● Brief
Filter the entries that follow, copying every line in which the word "right" appears.

>>>

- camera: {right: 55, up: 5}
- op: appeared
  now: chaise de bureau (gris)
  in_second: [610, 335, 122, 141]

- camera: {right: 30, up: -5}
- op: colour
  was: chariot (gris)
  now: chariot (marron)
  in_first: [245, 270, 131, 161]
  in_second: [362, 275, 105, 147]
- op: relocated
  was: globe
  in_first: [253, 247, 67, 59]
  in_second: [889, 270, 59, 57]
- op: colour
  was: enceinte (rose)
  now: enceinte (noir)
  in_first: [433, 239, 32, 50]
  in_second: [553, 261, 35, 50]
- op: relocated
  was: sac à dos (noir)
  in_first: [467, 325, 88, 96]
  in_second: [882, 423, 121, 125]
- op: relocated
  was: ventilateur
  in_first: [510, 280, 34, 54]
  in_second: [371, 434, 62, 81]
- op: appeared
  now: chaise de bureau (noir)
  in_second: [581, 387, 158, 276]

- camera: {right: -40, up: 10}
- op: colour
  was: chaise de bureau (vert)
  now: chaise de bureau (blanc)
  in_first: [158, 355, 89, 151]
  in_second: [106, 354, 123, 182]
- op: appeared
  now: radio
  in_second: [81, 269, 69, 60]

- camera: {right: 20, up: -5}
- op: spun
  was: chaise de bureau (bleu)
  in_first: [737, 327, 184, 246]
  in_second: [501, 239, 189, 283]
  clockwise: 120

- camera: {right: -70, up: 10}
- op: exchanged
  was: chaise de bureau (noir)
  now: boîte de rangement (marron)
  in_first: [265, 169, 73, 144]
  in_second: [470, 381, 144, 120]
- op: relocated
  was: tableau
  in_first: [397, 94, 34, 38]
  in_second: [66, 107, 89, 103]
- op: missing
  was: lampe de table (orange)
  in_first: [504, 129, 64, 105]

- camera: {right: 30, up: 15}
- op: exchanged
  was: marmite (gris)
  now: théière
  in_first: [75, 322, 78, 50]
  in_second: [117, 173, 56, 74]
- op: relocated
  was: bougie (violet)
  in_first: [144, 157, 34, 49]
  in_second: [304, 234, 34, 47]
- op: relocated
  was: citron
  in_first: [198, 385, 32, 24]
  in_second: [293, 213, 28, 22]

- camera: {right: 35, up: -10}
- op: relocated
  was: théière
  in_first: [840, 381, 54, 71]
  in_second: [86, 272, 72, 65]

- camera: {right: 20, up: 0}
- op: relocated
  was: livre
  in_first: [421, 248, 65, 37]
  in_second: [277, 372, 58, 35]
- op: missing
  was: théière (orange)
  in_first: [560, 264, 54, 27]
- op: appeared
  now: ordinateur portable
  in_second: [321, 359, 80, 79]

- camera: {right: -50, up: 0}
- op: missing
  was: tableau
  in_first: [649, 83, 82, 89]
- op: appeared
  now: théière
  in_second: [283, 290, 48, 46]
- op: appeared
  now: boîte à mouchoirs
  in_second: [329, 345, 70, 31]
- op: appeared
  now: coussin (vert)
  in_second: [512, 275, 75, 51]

<<<

● Completed exercise
- camera: {right: 55, up: 5}
- camera: {right: 30, up: -5}
- camera: {right: -40, up: 10}
- camera: {right: 20, up: -5}
- camera: {right: -70, up: 10}
- camera: {right: 30, up: 15}
- camera: {right: 35, up: -10}
- camera: {right: 20, up: 0}
- camera: {right: -50, up: 0}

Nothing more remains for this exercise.